### EXERCISE PROMPT:
Narrow the data below down to the lines containing "more".

### RECORDS FOR THIS EXERCISE:
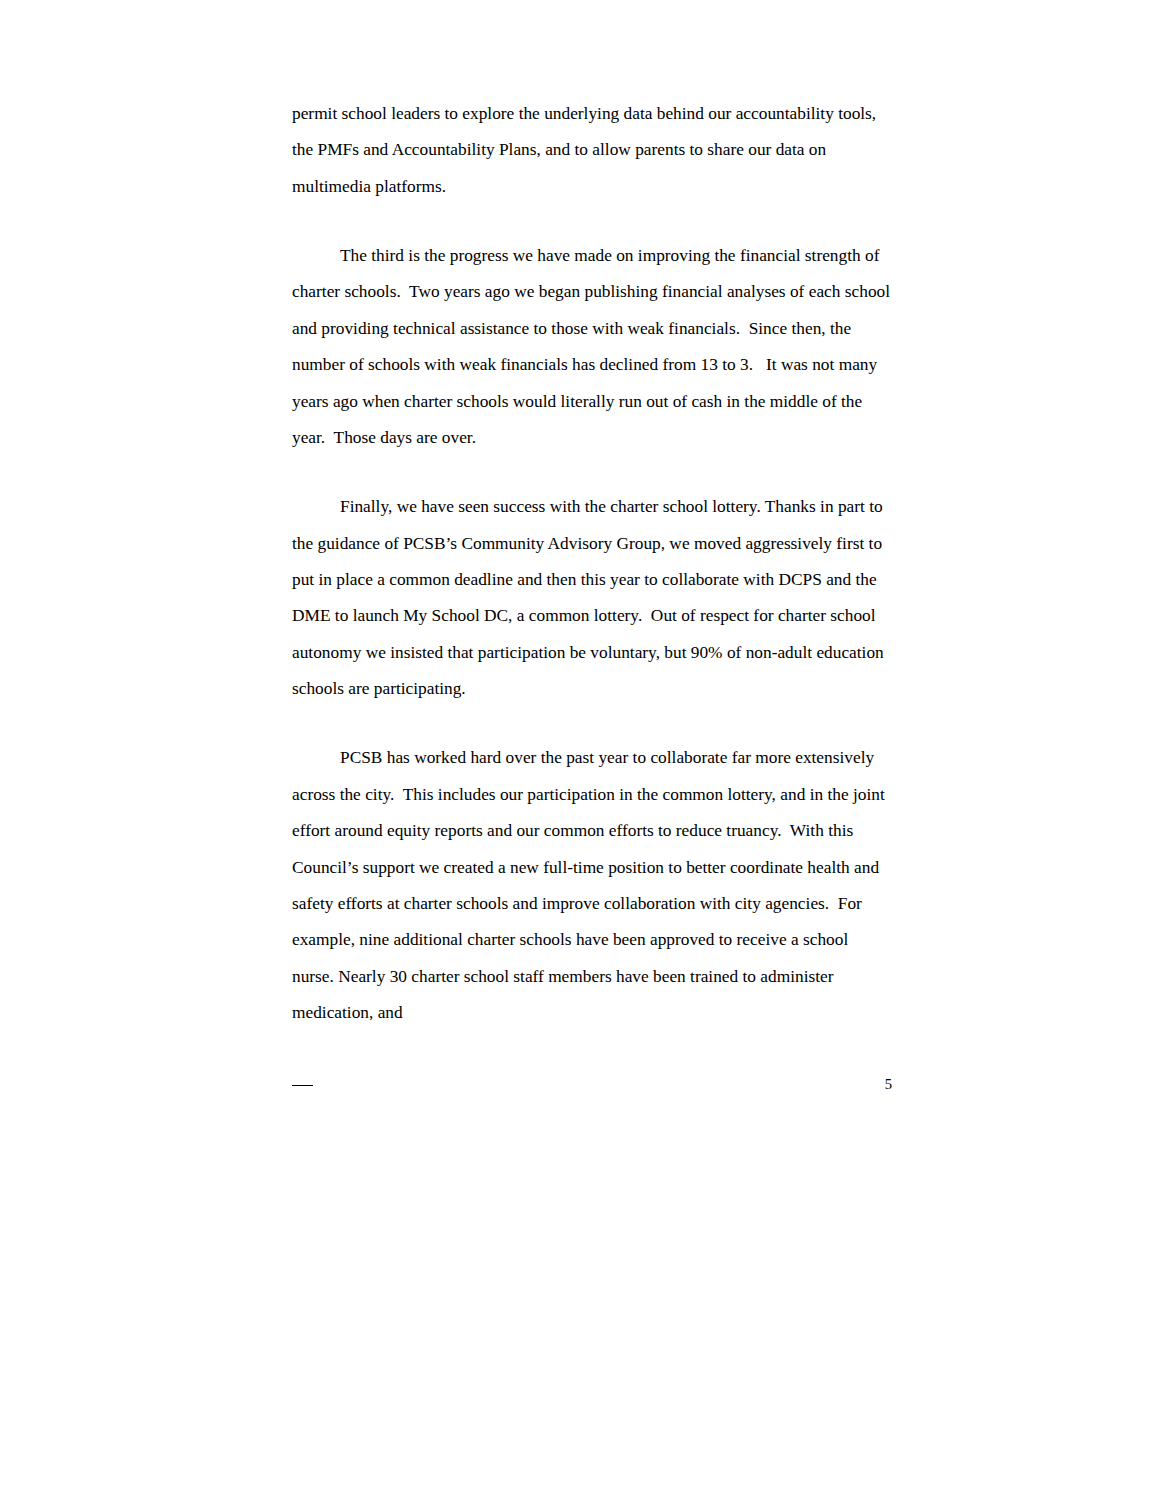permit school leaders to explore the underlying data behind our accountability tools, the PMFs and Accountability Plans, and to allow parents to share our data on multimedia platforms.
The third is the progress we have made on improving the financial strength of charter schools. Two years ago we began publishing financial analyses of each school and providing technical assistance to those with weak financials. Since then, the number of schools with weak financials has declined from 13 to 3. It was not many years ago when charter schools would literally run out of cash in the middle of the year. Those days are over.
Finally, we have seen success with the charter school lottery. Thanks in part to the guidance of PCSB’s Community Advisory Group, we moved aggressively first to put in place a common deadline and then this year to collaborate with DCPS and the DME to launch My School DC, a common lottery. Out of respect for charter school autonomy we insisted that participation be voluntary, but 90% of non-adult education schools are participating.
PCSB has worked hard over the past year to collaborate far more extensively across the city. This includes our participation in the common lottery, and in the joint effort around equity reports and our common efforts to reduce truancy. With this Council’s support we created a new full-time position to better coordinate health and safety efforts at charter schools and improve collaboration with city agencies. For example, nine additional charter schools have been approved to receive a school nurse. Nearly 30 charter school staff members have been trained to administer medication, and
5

---

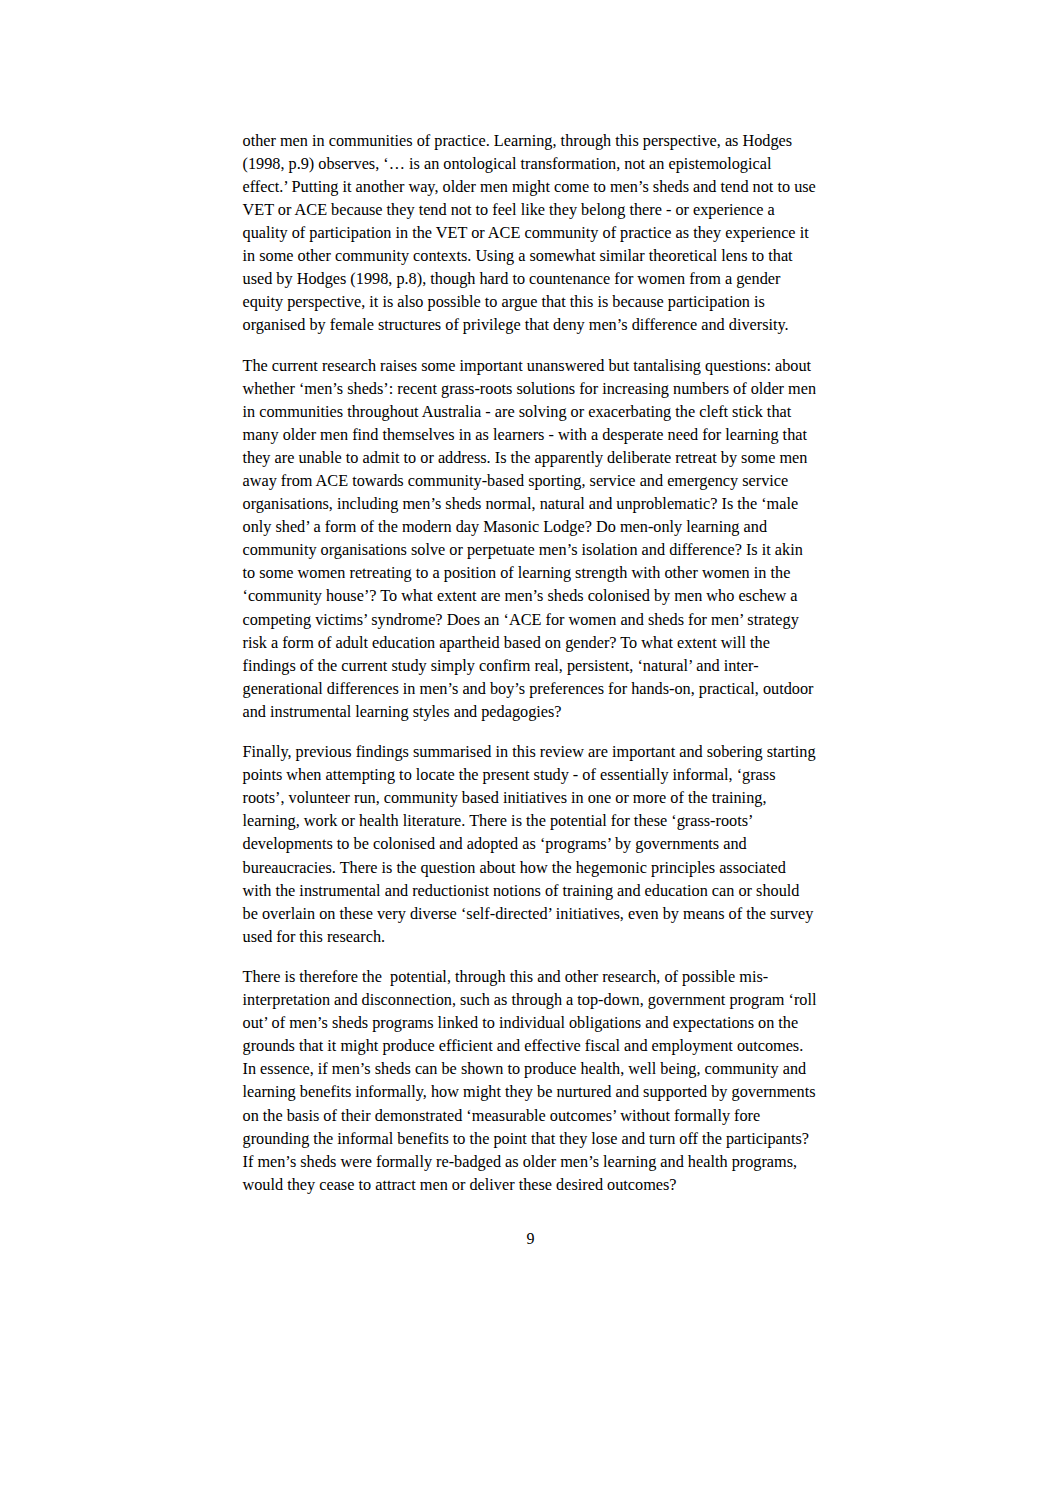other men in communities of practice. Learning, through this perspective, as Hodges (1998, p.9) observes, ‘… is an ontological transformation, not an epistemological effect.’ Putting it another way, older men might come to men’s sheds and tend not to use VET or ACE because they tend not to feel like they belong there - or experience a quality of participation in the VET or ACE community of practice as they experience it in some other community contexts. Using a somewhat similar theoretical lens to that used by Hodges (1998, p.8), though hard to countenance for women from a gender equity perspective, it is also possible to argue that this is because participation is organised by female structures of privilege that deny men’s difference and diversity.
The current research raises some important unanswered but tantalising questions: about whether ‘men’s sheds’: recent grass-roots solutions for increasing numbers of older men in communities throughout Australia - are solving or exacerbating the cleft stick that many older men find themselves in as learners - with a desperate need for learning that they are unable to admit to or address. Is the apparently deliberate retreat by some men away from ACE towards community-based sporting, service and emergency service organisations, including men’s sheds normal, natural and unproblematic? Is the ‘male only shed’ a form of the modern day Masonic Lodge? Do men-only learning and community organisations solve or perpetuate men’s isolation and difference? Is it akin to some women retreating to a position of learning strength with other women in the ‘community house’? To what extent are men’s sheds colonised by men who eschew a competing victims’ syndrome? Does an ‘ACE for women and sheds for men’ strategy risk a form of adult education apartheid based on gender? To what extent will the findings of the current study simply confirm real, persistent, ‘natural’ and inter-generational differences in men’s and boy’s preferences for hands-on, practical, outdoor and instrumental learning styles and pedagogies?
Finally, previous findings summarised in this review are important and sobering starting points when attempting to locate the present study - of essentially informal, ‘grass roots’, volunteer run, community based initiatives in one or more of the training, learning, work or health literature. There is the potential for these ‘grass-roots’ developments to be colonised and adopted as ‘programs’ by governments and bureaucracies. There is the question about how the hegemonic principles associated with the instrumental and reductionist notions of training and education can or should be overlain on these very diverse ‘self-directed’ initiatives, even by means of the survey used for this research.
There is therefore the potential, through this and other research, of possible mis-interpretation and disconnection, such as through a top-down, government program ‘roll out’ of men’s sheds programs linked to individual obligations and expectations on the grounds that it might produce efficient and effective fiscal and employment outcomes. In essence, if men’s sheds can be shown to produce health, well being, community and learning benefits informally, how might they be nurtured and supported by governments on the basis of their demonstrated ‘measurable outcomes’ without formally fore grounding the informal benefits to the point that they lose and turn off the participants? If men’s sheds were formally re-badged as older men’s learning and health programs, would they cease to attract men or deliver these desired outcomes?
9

### EXERCISE OUTPUT:
PCSB has worked hard over the past year to collaborate far more extensively across the city. This includes our participation in the common lottery, and in the joint effort around equity reports and our common efforts to reduce truancy. With this Council’s support we created a new full-time position to better coordinate health and safety efforts at charter schools and improve collaboration with city agencies. For example, nine additional charter schools have been approved to receive a school nurse. Nearly 30 charter school staff members have been trained to administer medication, and
Finally, previous findings summarised in this review are important and sobering starting points when attempting to locate the present study - of essentially informal, ‘grass roots’, volunteer run, community based initiatives in one or more of the training, learning, work or health literature. There is the potential for these ‘grass-roots’ developments to be colonised and adopted as ‘programs’ by governments and bureaucracies. There is the question about how the hegemonic principles associated with the instrumental and reductionist notions of training and education can or should be overlain on these very diverse ‘self-directed’ initiatives, even by means of the survey used for this research.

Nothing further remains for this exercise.